[Provided records — start]

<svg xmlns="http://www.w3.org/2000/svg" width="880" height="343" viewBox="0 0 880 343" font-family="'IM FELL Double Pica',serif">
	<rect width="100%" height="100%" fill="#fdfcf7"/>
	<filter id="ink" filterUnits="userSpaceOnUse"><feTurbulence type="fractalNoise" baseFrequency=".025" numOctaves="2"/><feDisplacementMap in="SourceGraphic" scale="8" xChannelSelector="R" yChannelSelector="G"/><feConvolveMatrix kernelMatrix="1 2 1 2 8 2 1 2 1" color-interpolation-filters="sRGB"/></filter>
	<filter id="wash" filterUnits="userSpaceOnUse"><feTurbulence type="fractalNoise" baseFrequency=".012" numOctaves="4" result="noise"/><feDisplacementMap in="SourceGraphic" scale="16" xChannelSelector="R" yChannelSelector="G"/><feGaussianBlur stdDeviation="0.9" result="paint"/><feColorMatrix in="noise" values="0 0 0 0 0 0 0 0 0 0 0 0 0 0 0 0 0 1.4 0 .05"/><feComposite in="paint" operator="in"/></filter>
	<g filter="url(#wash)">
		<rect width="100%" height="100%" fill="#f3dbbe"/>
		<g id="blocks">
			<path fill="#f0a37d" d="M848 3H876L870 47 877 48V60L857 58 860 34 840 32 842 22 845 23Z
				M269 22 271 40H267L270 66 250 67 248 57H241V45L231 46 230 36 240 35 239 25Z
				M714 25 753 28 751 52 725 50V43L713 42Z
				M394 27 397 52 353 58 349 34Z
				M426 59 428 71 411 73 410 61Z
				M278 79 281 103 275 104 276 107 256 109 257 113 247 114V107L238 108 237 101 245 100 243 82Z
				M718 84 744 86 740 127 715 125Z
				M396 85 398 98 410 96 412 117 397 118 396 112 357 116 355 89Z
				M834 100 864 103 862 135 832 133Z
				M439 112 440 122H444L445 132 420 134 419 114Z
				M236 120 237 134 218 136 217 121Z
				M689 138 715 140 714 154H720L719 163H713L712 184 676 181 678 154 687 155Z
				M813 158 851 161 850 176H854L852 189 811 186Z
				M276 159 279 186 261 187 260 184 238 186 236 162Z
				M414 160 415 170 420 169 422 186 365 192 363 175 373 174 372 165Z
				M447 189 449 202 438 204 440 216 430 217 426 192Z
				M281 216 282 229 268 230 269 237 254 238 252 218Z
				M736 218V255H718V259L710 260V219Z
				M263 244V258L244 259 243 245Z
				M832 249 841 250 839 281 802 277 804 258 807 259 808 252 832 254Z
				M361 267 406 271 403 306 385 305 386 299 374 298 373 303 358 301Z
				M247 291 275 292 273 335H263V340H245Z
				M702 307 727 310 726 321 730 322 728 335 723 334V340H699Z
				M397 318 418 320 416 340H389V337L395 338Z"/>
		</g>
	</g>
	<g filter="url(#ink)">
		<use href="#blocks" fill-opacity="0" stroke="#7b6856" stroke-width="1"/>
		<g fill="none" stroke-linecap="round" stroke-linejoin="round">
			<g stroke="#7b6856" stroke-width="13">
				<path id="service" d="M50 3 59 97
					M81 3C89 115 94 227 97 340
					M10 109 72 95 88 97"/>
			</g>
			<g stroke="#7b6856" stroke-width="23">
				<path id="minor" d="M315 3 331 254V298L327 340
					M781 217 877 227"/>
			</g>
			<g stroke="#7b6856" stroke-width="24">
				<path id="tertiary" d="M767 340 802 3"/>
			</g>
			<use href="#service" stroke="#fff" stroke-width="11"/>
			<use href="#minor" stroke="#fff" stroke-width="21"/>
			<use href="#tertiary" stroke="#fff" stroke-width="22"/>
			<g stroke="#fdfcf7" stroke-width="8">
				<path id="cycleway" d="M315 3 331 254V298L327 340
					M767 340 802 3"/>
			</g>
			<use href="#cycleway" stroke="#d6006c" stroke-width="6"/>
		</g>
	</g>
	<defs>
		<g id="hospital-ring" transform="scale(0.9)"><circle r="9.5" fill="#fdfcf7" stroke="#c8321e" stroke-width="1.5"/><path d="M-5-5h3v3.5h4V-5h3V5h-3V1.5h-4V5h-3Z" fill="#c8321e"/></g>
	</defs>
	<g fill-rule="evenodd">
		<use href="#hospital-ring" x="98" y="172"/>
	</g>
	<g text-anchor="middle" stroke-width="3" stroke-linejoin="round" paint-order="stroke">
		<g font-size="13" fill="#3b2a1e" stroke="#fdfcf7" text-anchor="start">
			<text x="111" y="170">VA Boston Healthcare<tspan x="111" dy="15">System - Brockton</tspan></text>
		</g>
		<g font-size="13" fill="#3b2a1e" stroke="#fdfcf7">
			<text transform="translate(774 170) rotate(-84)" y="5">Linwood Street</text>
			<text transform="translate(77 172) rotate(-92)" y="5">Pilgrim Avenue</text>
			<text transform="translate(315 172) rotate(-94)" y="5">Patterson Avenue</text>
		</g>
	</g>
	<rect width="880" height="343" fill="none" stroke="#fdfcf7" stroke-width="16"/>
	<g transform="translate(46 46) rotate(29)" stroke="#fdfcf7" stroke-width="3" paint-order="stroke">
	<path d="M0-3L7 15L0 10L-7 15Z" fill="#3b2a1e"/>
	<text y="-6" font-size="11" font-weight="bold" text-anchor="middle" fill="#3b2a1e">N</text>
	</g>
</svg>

[Provided records — finish]
[Provided records — start]

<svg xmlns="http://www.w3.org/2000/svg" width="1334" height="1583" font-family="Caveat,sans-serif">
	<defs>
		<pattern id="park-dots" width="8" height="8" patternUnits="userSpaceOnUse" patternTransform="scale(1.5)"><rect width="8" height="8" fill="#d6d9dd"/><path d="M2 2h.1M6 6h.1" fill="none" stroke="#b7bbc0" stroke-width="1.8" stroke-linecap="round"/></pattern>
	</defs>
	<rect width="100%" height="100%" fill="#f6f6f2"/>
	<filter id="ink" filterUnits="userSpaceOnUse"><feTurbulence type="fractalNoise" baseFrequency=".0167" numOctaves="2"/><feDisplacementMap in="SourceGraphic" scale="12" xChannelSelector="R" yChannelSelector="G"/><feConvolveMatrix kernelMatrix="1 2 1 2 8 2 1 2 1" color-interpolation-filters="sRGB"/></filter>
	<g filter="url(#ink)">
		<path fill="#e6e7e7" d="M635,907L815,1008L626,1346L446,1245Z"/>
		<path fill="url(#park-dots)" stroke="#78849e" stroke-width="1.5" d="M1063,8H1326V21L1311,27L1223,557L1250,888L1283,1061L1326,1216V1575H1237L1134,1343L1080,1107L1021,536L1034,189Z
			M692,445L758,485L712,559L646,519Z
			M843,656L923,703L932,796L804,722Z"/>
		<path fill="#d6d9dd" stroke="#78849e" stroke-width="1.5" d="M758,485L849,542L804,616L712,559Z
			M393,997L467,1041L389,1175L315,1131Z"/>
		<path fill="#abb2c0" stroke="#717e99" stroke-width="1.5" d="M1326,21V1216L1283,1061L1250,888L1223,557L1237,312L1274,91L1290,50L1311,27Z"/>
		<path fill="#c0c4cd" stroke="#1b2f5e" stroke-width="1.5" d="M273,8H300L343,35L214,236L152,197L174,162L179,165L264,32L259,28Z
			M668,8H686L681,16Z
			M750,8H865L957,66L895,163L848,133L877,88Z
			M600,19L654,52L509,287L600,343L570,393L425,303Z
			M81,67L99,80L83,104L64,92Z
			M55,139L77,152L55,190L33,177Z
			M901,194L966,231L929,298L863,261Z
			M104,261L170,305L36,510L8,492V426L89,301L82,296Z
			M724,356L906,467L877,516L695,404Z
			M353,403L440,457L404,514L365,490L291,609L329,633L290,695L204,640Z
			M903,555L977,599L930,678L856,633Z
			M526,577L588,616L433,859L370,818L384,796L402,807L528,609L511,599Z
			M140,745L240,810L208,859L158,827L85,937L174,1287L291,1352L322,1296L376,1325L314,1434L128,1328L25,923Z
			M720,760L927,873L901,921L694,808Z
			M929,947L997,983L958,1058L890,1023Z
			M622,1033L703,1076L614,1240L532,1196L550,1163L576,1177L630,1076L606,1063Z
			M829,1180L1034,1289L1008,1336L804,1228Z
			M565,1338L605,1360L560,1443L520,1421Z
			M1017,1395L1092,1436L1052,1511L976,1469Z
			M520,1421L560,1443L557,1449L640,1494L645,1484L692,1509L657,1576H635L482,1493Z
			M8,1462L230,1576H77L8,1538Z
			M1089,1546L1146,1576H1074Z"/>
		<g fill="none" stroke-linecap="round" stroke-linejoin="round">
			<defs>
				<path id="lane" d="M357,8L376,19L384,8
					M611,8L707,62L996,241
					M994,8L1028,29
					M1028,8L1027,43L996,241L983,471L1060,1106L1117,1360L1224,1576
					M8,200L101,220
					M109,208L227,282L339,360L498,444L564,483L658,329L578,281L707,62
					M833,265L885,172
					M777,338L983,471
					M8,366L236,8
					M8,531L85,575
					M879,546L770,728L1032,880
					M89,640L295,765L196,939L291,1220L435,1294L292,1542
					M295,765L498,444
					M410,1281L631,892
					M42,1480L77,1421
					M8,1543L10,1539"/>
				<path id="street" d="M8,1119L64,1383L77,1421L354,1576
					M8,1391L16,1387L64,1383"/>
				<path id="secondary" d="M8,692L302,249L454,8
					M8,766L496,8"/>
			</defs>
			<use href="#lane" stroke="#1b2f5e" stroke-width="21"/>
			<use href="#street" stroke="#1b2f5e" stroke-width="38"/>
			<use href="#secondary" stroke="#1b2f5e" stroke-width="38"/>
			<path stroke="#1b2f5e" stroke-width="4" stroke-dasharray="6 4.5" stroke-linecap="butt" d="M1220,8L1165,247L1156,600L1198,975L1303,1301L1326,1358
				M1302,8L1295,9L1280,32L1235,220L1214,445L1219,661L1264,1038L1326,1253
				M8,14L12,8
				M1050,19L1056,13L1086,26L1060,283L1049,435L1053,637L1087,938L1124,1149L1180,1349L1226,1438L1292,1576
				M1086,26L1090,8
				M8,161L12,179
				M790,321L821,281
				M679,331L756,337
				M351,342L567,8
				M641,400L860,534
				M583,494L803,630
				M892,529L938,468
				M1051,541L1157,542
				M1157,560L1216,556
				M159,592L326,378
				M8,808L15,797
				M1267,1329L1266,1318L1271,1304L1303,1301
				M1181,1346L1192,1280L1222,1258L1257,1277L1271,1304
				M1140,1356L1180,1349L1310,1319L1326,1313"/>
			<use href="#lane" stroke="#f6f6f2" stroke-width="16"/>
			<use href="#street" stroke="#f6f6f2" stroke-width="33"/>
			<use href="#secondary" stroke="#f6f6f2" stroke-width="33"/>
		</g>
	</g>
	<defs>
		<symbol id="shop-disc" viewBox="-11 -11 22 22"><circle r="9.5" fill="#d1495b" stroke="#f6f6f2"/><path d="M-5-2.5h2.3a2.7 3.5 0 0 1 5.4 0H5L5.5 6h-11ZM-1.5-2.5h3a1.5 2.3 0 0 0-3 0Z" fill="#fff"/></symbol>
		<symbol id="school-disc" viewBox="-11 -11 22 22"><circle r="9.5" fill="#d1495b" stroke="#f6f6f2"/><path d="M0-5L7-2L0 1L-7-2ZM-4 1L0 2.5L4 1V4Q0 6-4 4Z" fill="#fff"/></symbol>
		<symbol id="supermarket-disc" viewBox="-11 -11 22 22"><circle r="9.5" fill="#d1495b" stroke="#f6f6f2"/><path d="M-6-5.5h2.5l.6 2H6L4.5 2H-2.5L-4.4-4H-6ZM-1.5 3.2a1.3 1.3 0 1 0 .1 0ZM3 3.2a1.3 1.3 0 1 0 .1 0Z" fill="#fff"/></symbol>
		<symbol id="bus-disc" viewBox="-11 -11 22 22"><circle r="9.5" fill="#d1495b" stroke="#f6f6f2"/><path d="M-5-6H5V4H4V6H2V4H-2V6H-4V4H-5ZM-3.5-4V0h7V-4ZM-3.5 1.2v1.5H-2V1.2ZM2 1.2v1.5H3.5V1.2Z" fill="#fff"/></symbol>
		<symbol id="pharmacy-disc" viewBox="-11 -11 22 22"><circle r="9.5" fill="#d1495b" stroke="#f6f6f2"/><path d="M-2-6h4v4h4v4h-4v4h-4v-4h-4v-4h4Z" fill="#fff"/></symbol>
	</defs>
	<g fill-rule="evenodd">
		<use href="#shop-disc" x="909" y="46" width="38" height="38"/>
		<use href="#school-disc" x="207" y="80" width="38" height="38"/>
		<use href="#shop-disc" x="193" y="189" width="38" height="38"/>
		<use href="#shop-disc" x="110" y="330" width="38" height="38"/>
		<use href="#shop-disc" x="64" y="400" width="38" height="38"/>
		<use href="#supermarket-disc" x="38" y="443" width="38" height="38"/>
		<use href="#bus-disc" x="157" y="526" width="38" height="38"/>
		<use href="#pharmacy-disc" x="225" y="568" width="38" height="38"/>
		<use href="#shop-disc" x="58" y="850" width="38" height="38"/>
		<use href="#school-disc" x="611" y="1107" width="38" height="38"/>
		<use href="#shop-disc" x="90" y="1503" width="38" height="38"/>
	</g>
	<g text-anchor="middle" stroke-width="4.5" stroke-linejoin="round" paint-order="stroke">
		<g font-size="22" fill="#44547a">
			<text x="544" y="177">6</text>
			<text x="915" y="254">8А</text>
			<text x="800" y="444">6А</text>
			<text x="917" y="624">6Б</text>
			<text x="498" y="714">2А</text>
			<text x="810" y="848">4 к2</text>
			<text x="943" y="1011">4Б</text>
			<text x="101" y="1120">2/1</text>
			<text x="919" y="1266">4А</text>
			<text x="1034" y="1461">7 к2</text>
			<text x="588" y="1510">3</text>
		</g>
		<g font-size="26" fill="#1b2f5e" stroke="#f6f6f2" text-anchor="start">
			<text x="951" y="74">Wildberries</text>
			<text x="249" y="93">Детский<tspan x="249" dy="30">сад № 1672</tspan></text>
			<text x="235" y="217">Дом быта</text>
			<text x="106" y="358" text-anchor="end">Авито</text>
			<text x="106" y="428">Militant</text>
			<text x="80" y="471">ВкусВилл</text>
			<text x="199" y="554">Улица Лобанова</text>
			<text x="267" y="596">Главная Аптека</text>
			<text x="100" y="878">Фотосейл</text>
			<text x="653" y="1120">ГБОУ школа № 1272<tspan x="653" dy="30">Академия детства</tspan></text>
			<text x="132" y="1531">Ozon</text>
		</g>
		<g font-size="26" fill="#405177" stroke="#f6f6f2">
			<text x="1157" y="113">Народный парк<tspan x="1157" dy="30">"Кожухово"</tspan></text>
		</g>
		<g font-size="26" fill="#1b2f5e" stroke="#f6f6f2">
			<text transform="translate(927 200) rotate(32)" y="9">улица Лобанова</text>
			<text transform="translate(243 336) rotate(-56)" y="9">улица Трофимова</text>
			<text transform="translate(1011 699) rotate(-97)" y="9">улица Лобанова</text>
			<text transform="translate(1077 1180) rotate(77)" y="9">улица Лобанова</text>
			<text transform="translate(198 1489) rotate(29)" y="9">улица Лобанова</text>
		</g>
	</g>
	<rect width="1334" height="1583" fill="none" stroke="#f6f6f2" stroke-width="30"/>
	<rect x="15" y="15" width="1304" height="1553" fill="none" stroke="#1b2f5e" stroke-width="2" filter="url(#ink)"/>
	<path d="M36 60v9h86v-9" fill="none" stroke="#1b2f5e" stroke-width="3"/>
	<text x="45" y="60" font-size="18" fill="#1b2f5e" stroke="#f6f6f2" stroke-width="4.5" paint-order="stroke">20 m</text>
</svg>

[Provided records — finish]
[Provided records — start]

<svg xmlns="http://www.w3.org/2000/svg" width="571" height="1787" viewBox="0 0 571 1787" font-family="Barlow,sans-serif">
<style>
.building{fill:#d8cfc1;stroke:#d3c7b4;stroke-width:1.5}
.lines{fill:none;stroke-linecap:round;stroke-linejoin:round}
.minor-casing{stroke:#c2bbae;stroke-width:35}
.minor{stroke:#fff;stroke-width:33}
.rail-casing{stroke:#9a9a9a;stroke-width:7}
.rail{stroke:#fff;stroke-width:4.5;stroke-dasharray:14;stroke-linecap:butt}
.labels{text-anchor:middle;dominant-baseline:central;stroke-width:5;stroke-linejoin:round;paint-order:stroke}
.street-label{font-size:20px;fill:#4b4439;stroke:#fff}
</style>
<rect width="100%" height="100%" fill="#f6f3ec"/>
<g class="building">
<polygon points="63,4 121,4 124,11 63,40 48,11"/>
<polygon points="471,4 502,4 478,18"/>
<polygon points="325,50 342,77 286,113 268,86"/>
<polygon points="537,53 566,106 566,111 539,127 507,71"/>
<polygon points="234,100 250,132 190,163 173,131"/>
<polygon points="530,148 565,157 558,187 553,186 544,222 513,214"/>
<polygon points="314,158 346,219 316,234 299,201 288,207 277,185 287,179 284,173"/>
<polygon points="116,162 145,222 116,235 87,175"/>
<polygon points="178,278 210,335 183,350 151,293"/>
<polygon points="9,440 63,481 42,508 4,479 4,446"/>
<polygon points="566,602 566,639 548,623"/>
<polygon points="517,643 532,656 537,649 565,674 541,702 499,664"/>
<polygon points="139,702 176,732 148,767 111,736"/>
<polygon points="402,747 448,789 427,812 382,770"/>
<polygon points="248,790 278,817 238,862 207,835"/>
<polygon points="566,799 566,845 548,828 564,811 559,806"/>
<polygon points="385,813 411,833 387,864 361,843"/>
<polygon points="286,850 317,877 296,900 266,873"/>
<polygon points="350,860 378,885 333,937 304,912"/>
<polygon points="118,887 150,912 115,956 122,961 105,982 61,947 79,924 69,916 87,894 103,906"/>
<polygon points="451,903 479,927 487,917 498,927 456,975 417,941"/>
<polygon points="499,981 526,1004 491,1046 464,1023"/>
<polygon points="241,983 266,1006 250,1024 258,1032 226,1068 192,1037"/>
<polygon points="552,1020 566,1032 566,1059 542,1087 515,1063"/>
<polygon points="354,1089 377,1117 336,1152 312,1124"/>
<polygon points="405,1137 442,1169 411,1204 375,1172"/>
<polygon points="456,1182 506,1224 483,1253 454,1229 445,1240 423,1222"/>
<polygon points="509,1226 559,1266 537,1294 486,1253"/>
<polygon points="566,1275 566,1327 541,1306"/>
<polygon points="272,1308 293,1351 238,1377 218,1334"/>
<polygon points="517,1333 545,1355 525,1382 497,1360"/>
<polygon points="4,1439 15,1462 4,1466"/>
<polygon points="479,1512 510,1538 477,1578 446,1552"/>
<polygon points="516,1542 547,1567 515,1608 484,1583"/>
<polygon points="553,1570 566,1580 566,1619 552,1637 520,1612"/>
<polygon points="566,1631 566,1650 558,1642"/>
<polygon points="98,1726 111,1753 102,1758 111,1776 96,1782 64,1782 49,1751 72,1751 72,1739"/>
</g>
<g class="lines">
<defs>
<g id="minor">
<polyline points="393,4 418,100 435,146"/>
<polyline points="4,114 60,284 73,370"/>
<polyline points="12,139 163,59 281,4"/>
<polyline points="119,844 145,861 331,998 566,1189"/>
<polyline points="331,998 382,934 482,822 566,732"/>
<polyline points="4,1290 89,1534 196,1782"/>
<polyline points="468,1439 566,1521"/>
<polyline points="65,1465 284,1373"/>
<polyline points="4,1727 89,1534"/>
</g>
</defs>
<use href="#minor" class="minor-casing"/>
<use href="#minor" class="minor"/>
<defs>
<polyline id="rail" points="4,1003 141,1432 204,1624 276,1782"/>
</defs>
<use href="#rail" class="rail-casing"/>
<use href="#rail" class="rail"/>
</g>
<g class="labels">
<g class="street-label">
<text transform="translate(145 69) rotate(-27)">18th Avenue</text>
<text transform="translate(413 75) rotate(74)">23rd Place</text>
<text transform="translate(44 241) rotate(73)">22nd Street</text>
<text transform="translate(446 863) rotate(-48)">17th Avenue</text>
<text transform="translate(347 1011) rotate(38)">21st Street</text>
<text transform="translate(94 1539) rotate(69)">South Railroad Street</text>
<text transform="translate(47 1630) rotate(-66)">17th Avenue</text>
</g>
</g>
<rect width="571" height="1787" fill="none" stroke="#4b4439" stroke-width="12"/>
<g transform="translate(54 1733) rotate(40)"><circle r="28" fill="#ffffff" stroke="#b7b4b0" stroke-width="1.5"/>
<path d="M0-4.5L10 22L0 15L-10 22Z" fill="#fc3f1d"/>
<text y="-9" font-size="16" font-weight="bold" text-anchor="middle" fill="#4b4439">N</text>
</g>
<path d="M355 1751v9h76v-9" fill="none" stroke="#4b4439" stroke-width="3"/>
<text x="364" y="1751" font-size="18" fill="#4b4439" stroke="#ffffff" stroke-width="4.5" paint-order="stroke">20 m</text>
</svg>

[Provided records — finish]

▶ What the task asks
Copy each line of the listing that contains the string "lines".

▶ Reply
.lines{fill:none;stroke-linecap:round;stroke-linejoin:round}
<g class="lines">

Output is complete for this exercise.